In 1581 conquistadors exploring California name a valley "Fresno" after the bitter taste of its grapes. In present-day Fresno, the raisin-growing empire of the once-wealthy Kensington family are locked in a struggle with their former business partner Tyler Cane. The Kensingtons are pinning their hopes on a new grape variety they have developed. Foreman Juan is charged with getting the prototype raisins to the patent office in Sacramento, but on the way is ambushed by Cane's men, who destroy the shipment. Juan is saved by a stranger, Torch. He accompanies Juan back to the ranch, and is hired as a ranch-hand. As Charlotte shows Torch around the ranch, she explains how, 20 years earlier, her late husband Yancey fell out with Cane, and then died in a "bizarre dehydrator accident". Torch begins to investigate the Kensingtons' affairs, awakening suspicions in Charlotte about Yancey's death, and her interest in finding her real parents.

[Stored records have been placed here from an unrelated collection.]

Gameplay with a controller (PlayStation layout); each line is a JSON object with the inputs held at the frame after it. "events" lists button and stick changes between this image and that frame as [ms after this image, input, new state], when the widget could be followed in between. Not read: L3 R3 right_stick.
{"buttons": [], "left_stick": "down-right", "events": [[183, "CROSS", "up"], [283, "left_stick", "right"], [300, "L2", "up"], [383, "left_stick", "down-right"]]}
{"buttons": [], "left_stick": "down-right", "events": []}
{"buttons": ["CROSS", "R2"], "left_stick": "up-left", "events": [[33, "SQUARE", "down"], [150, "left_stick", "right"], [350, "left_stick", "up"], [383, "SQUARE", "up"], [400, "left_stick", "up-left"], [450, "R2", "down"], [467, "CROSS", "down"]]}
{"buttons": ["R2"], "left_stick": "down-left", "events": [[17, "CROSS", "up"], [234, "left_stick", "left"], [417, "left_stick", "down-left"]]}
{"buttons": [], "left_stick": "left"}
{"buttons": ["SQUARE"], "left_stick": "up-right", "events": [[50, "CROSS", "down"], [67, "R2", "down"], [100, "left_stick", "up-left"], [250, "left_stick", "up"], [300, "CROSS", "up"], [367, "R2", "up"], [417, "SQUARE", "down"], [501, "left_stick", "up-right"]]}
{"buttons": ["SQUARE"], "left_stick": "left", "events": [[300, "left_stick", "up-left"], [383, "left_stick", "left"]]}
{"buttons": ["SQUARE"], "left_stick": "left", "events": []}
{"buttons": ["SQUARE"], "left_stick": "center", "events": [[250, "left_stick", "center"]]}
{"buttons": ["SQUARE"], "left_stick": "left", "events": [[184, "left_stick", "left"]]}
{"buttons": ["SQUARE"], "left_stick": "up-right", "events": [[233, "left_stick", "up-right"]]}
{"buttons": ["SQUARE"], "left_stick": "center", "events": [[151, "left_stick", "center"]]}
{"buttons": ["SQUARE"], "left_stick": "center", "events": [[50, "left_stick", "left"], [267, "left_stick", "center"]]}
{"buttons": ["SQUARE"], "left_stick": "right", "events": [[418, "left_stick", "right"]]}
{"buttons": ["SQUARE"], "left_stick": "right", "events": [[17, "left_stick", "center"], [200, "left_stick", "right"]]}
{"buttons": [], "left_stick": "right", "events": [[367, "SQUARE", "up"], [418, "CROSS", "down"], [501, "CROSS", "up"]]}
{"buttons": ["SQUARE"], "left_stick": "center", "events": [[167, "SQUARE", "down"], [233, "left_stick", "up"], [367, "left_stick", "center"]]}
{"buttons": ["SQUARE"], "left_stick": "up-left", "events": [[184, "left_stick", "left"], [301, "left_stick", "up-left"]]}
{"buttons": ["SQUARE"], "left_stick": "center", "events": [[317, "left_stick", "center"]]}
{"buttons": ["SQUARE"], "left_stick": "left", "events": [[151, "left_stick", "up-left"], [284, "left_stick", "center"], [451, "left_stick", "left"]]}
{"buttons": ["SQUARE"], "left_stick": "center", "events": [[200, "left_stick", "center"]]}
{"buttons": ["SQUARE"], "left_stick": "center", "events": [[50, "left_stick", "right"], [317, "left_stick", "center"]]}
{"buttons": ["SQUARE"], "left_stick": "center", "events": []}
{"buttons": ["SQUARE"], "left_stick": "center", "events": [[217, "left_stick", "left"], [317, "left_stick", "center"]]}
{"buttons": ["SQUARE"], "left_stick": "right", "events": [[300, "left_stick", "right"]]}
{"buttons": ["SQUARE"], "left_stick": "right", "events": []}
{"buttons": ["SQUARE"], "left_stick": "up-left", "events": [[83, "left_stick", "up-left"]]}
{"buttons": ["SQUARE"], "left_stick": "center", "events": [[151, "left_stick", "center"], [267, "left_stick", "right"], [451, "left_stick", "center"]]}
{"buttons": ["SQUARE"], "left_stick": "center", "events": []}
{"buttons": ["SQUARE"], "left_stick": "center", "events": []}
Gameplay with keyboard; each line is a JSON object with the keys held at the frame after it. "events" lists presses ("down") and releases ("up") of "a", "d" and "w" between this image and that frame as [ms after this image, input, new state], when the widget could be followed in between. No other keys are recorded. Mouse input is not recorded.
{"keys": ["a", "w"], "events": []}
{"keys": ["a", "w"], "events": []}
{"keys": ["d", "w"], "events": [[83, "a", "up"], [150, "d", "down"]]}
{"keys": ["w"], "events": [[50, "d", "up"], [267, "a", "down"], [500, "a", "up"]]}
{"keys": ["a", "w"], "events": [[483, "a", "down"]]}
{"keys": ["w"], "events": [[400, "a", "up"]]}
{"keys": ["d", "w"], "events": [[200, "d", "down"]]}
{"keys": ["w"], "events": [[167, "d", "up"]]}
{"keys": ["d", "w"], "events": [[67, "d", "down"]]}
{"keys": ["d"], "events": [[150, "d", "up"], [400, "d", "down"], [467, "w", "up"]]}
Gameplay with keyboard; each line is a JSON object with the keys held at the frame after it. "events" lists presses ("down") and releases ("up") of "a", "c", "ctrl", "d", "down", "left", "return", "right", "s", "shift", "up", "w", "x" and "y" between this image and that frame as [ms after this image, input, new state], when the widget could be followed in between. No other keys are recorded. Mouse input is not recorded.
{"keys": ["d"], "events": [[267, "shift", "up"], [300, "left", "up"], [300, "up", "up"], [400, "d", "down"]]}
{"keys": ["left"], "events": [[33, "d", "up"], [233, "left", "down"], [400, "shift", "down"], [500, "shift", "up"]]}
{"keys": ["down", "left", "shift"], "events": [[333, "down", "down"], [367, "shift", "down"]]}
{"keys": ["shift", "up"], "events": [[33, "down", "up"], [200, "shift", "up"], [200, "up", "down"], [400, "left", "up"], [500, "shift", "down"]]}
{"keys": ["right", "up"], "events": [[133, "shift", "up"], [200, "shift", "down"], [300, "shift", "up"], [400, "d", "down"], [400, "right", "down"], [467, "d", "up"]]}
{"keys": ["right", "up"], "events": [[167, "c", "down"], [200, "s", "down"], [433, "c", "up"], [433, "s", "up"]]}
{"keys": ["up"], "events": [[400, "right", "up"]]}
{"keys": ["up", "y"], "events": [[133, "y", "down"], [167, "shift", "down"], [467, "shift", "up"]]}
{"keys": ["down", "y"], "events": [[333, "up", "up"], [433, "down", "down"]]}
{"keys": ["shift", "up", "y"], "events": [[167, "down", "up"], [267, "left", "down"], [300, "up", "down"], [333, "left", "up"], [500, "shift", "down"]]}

Attempting to save the business, Cane Kensington strikes a deal with Mr. Acme, owner of Acme Toxic Waste. He pays Cane to allow him to dump toxic waste into Duke Lake, a private dam owned by Cane's neighbor Ethel Duke, and main water source for both the ranches. Suspecting that their meeting may have been overheard by the maid, Bobbi Jo Bobb, Cane decides to send her to Bakersfield. However, Cane's patronage upsets Bobbi Jo's husband Billy Joe, leading to tragic consequences.

Duke's water rights are crucial to Cane and the Kensingtons. Cane visits Duke, offering to buy the water rights, but she refuses. Later that day, in Fresno, Charlotte is outmaneuvered by Cane, who takes control of the annual Raisin Festival and vows to erase the Kensington name from Fresno forever. That night, Billy Joe listens to Bobbi Jo on the radio, and becomes enraged when she makes a dedication to Cane. He shoots the radio, but the bullet ricochets off it, killing Ethel Duke. Billy Joe is arrested and charged with murder. Public defender Desiree DeMornay is assigned the case.

Nature-loving Kevin finds dead fish floating in Duke Lake, and soon discovers a leaking Acme Toxic Waste drum at the bottom of the river. Kevin confronts Mr. Acme, who orders his henchmen to kill Kevin, but they blow up Acme's truck by mistake. Juan confronts Charlotte and demands a raise at gunpoint, but instead Charlotte cuts his wages in half. Cane makes an anonymous phone call to the police, implicating Kevin in the death of Duke, and Kevin is also arrested and charged with murder.

Duke's death triggers a struggle between Cane and the Kensingtons to buy the water rights from Duke's husband, Earl. Tyler bribes Earl, but Cane learns of Tyler's bid, and outbids him. That night, Charlotte goes to Earl's to seduce him, but her plan is ruined when she discovers that Tyler has sent Candy Cane, who emerges from Earl's bathroom clad only in a towel.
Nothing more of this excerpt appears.